The Last Train

As I sit on the train preparing to make my final trek of the academic year to SUNY Geneseo, I’m thinking about my students preparing to graduate.  I’ve been fortunate in my life to experience a great deal of failure and I’ve found failure to be my most consistent teacher.  The role of college teacher demands that I share my failures with my students so I might then also share the solutions. When I began teaching, I was afraid to share those failures for fear that my credibility would be questioned.  I was wrong.  I share my failures to give my students a rich sense of the consequences and their causes, in addition to an understanding of how to construct a solution on-the-fly. Improvisation isn’t confined to the jazz environment.

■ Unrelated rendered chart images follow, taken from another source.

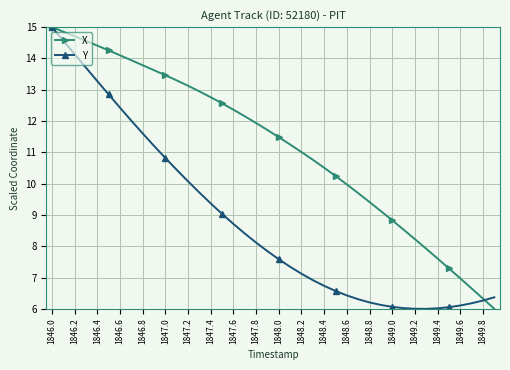

True or false: X has more than 1 interior local peaks.

False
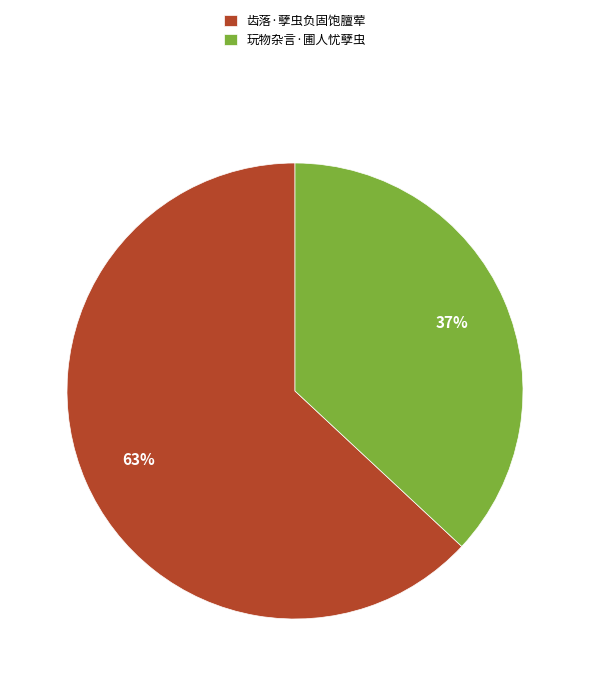

What is the smallest slice in the pie chart?

玩物杂言·圃人忧孽虫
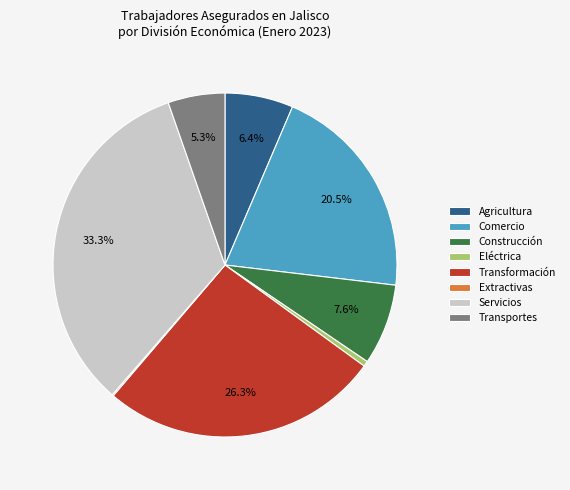

Is there any slice that represents more than half of the pie?

No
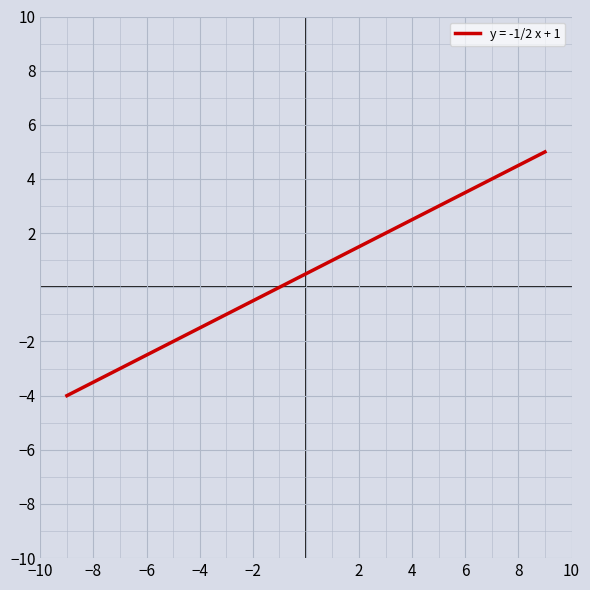

Is this an area chart (filled region under the line)?

No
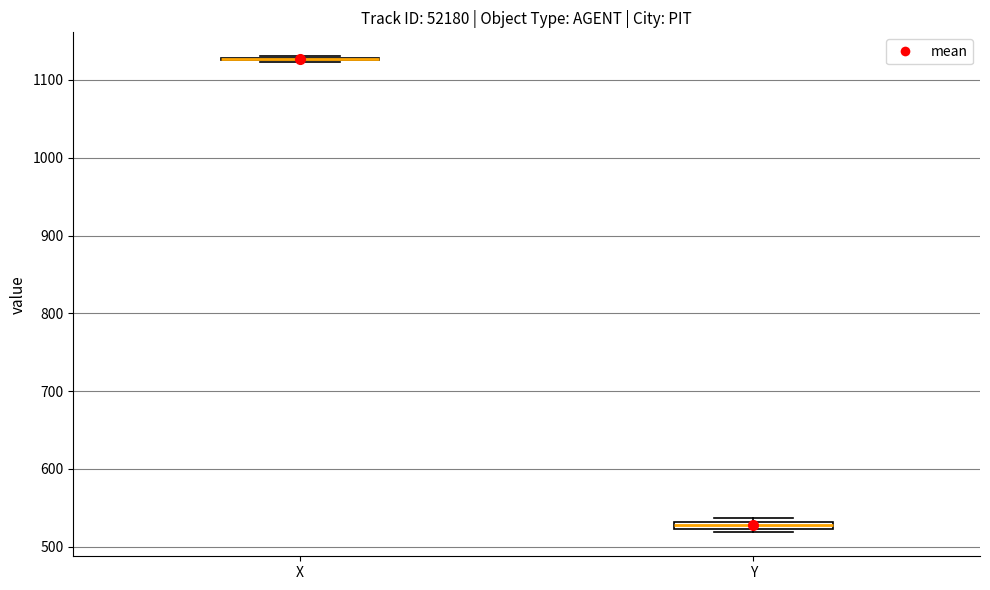

Where is the upper edge of the box for Y on the y-axis? The values are not printed on the chart, so give them approximately, as read against the axis.

530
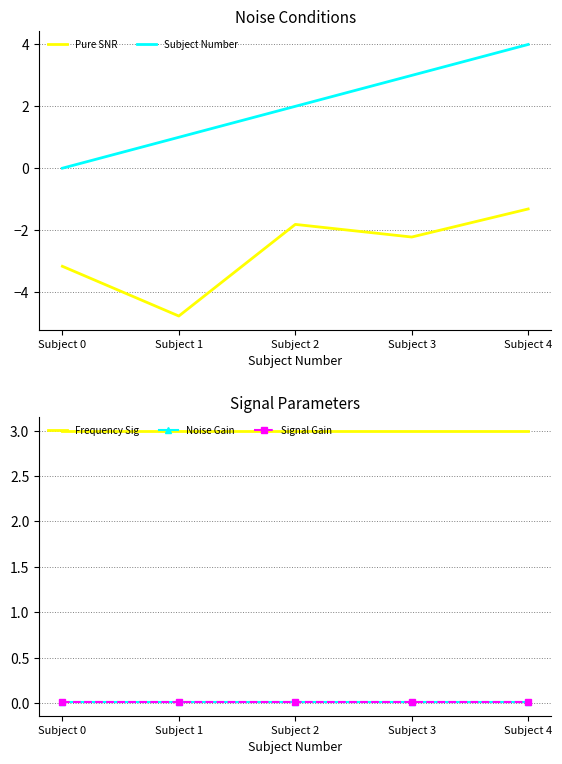

What is the total value across all series at Subject 0?

-0.2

Many of these students will not be professional musicians, but I expect that they will all have a special relationship with music that, in some cases, could even dwarf the passions of some of my professional peers.  I take great pleasure in knowing that.  Through playing jazz music, these students develop skills that will serve them in every facet of their personal and professional lives. They can, as improvisers, dissect the constructs of a narrative and learn how to compose and share their thoughts with their audience in a coherent way.  In the ensemble, they can play their parts as an actor plays a character.  They can think about the composition, the composer and the era to determine their character’s persona. Through the awareness of inflection and time, they can perform with a confidence that will inspire the trust of their audience.  All of these skills will be of great use to them in their personal and professional relationships.  They’ll become better communicators.  Better communication translates to greater trust and better relationships.

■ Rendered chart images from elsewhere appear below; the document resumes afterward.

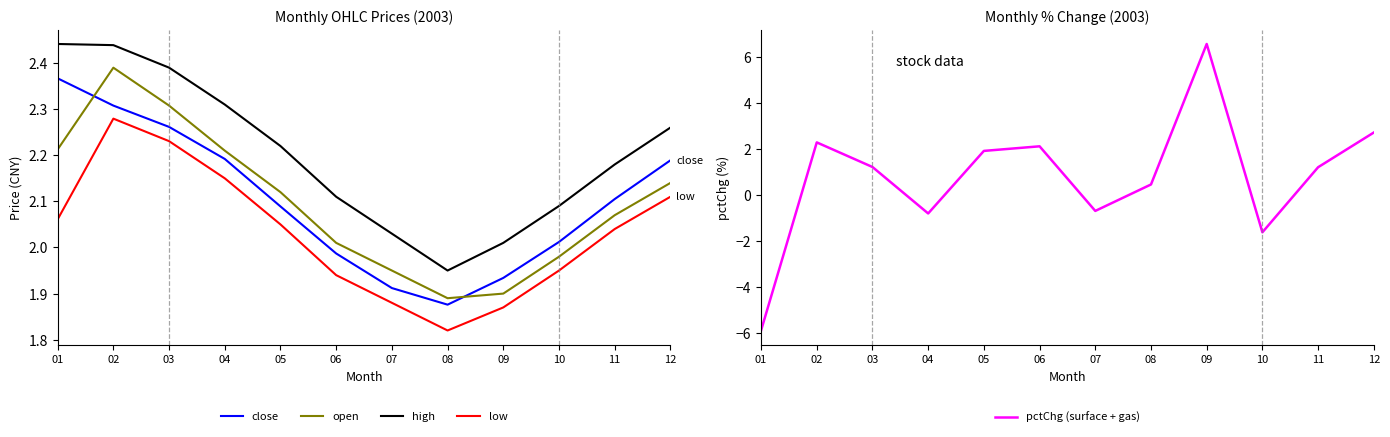

How many data points in open are less than 2?

4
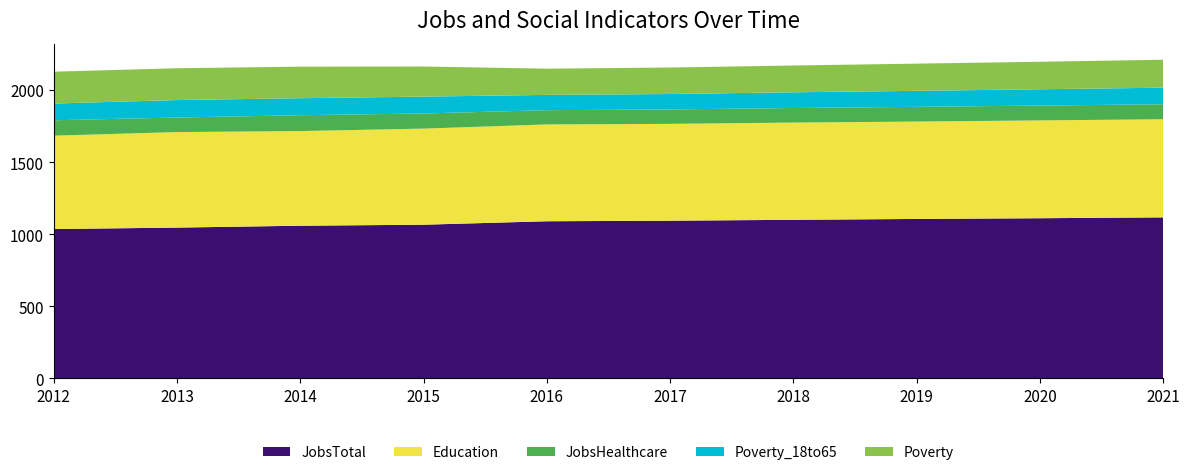

Reading left to right, what are all the values shown in this chart?

JobsTotal: 2012=1036	2013=1046	2014=1059	2015=1066	2016=1090	2017=1094	2018=1100	2019=1106	2020=1111	2021=1117
Education: 2012=648	2013=663	2014=657	2015=667	2016=672	2017=672	2018=675	2019=676	2020=679	2021=681
JobsHealthcare: 2012=107	2013=101	2014=110	2015=105	2016=99	2017=100	2018=101	2019=102	2020=103	2021=104
Poverty_18to65: 2012=116	2013=121	2014=118	2015=117	2016=106	2017=107	2018=109	2019=111	2020=113	2021=115
Poverty: 2012=221	2013=221	2014=219	2015=209	2016=182	2017=184	2018=186	2019=189	2020=191	2021=194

In addition to the practical applications learned through playing jazz, I’m pleased to know that these students will have a place to go, whether literal or figurative, to nurture and employ their passions for the rest of their lives.  That’s where the magic resides. That magic is what has inspired me to keep making this trek for more than a decade.  It is an extraordinary privilege to share in another’s discovery of it.  The garden grows.  The fruit is good.